TASK DESCRIPTION:
Every line of the data must be set down exactly as shown.

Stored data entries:
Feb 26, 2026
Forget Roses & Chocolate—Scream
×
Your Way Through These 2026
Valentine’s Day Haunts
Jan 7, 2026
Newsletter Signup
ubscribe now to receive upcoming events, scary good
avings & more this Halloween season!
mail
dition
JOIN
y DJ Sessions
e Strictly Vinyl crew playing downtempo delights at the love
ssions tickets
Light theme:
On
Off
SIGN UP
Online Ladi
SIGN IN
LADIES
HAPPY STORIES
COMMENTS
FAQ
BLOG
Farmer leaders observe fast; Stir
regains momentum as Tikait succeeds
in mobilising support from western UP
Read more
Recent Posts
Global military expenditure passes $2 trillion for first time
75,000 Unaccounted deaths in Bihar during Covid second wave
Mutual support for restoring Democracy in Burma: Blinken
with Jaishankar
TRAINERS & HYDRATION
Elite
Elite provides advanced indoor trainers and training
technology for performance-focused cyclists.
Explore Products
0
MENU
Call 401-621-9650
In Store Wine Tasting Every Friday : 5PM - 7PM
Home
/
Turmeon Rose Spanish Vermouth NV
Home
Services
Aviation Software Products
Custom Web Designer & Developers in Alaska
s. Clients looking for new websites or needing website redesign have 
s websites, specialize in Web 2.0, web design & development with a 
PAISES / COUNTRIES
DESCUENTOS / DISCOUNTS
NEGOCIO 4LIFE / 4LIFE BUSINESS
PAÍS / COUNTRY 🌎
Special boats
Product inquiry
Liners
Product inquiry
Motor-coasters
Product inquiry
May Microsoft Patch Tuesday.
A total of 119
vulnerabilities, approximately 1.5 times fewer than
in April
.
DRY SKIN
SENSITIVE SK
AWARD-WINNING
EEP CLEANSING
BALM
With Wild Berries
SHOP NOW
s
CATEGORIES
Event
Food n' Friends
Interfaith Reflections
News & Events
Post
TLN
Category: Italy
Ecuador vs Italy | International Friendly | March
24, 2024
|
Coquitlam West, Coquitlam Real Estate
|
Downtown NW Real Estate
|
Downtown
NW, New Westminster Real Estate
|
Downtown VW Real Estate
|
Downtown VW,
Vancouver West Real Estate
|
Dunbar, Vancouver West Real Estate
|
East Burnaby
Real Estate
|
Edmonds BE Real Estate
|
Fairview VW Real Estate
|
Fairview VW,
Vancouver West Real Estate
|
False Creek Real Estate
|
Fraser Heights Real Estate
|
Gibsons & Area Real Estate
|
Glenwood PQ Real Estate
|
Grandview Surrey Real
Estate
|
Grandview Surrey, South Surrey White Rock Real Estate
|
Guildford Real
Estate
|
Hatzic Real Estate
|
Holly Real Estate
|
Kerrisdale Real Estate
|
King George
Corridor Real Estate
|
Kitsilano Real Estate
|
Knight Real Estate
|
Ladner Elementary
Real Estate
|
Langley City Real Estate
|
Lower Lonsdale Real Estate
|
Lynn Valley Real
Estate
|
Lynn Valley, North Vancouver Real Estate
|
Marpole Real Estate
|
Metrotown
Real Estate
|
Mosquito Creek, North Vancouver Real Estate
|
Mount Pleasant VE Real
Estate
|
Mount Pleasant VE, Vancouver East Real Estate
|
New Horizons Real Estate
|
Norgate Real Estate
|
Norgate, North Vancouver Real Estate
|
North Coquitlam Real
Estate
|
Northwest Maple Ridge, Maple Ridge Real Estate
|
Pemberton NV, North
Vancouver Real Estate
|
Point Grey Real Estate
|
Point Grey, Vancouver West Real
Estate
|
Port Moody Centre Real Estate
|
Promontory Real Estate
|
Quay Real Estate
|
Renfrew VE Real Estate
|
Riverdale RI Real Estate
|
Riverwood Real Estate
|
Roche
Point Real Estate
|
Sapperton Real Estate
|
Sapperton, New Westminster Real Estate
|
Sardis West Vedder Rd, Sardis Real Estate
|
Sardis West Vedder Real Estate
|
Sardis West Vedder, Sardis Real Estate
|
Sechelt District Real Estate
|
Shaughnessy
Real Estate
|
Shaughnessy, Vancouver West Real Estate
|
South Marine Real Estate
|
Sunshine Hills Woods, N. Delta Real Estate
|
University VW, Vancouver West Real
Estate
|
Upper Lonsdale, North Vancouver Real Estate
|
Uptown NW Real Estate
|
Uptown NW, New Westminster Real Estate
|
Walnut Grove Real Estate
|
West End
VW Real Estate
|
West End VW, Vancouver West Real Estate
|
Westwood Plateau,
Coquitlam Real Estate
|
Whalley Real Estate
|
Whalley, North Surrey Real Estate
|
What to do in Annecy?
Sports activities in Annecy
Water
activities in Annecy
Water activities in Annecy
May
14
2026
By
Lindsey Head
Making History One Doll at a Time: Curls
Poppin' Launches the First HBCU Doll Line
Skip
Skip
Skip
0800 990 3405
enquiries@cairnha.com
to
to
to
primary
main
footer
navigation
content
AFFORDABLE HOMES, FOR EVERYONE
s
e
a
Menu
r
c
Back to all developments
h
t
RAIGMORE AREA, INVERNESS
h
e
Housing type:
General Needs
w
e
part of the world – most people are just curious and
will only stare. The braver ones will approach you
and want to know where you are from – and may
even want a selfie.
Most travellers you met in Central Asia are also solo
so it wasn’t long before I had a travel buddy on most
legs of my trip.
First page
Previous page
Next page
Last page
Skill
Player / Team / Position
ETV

ANSWER TO THE EXERCISE:
Feb 26, 2026
Forget Roses & Chocolate—Scream
×
Your Way Through These 2026
Valentine’s Day Haunts
Jan 7, 2026
Newsletter Signup
ubscribe now to receive upcoming events, scary good
avings & more this Halloween season!
mail
dition
JOIN
y DJ Sessions
e Strictly Vinyl crew playing downtempo delights at the love
ssions tickets
Light theme:
On
Off
SIGN UP
Online Ladi
SIGN IN
LADIES
HAPPY STORIES
COMMENTS
FAQ
BLOG
Farmer leaders observe fast; Stir
regains momentum as Tikait succeeds
in mobilising support from western UP
Read more
Recent Posts
Global military expenditure passes $2 trillion for first time
75,000 Unaccounted deaths in Bihar during Covid second wave
Mutual support for restoring Democracy in Burma: Blinken
with Jaishankar
TRAINERS & HYDRATION
Elite
Elite provides advanced indoor trainers and training
technology for performance-focused cyclists.
Explore Products
0
MENU
Call 401-621-9650
In Store Wine Tasting Every Friday : 5PM - 7PM
Home
/
Turmeon Rose Spanish Vermouth NV
Home
Services
Aviation Software Products
Custom Web Designer & Developers in Alaska
s. Clients looking for new websites or needing website redesign have 
s websites, specialize in Web 2.0, web design & development with a 
PAISES / COUNTRIES
DESCUENTOS / DISCOUNTS
NEGOCIO 4LIFE / 4LIFE BUSINESS
PAÍS / COUNTRY 🌎
Special boats
Product inquiry
Liners
Product inquiry
Motor-coasters
Product inquiry
May Microsoft Patch Tuesday.
A total of 119
vulnerabilities, approximately 1.5 times fewer than
in April
.
DRY SKIN
SENSITIVE SK
AWARD-WINNING
EEP CLEANSING
BALM
With Wild Berries
SHOP NOW
s
CATEGORIES
Event
Food n' Friends
Interfaith Reflections
News & Events
Post
TLN
Category: Italy
Ecuador vs Italy | International Friendly | March
24, 2024
|
Coquitlam West, Coquitlam Real Estate
|
Downtown NW Real Estate
|
Downtown
NW, New Westminster Real Estate
|
Downtown VW Real Estate
|
Downtown VW,
Vancouver West Real Estate
|
Dunbar, Vancouver West Real Estate
|
East Burnaby
Real Estate
|
Edmonds BE Real Estate
|
Fairview VW Real Estate
|
Fairview VW,
Vancouver West Real Estate
|
False Creek Real Estate
|
Fraser Heights Real Estate
|
Gibsons & Area Real Estate
|
Glenwood PQ Real Estate
|
Grandview Surrey Real
Estate
|
Grandview Surrey, South Surrey White Rock Real Estate
|
Guildford Real
Estate
|
Hatzic Real Estate
|
Holly Real Estate
|
Kerrisdale Real Estate
|
King George
Corridor Real Estate
|
Kitsilano Real Estate
|
Knight Real Estate
|
Ladner Elementary
Real Estate
|
Langley City Real Estate
|
Lower Lonsdale Real Estate
|
Lynn Valley Real
Estate
|
Lynn Valley, North Vancouver Real Estate
|
Marpole Real Estate
|
Metrotown
Real Estate
|
Mosquito Creek, North Vancouver Real Estate
|
Mount Pleasant VE Real
Estate
|
Mount Pleasant VE, Vancouver East Real Estate
|
New Horizons Real Estate
|
Norgate Real Estate
|
Norgate, North Vancouver Real Estate
|
North Coquitlam Real
Estate
|
Northwest Maple Ridge, Maple Ridge Real Estate
|
Pemberton NV, North
Vancouver Real Estate
|
Point Grey Real Estate
|
Point Grey, Vancouver West Real
Estate
|
Port Moody Centre Real Estate
|
Promontory Real Estate
|
Quay Real Estate
|
Renfrew VE Real Estate
|
Riverdale RI Real Estate
|
Riverwood Real Estate
|
Roche
Point Real Estate
|
Sapperton Real Estate
|
Sapperton, New Westminster Real Estate
|
Sardis West Vedder Rd, Sardis Real Estate
|
Sardis West Vedder Real Estate
|
Sardis West Vedder, Sardis Real Estate
|
Sechelt District Real Estate
|
Shaughnessy
Real Estate
|
Shaughnessy, Vancouver West Real Estate
|
South Marine Real Estate
|
Sunshine Hills Woods, N. Delta Real Estate
|
University VW, Vancouver West Real
Estate
|
Upper Lonsdale, North Vancouver Real Estate
|
Uptown NW Real Estate
|
Uptown NW, New Westminster Real Estate
|
Walnut Grove Real Estate
|
West End
VW Real Estate
|
West End VW, Vancouver West Real Estate
|
Westwood Plateau,
Coquitlam Real Estate
|
Whalley Real Estate
|
Whalley, North Surrey Real Estate
|
What to do in Annecy?
Sports activities in Annecy
Water
activities in Annecy
Water activities in Annecy
May
14
2026
By
Lindsey Head
Making History One Doll at a Time: Curls
Poppin' Launches the First HBCU Doll Line
Skip
Skip
Skip
0800 990 3405
enquiries@cairnha.com
to
to
to
primary
main
footer
navigation
content
AFFORDABLE HOMES, FOR EVERYONE
s
e
a
Menu
r
c
Back to all developments
h
t
RAIGMORE AREA, INVERNESS
h
e
Housing type:
General Needs
w
e
part of the world – most people are just curious and
will only stare. The braver ones will approach you
and want to know where you are from – and may
even want a selfie.
Most travellers you met in Central Asia are also solo
so it wasn’t long before I had a travel buddy on most
legs of my trip.
First page
Previous page
Next page
Last page
Skill
Player / Team / Position
ETV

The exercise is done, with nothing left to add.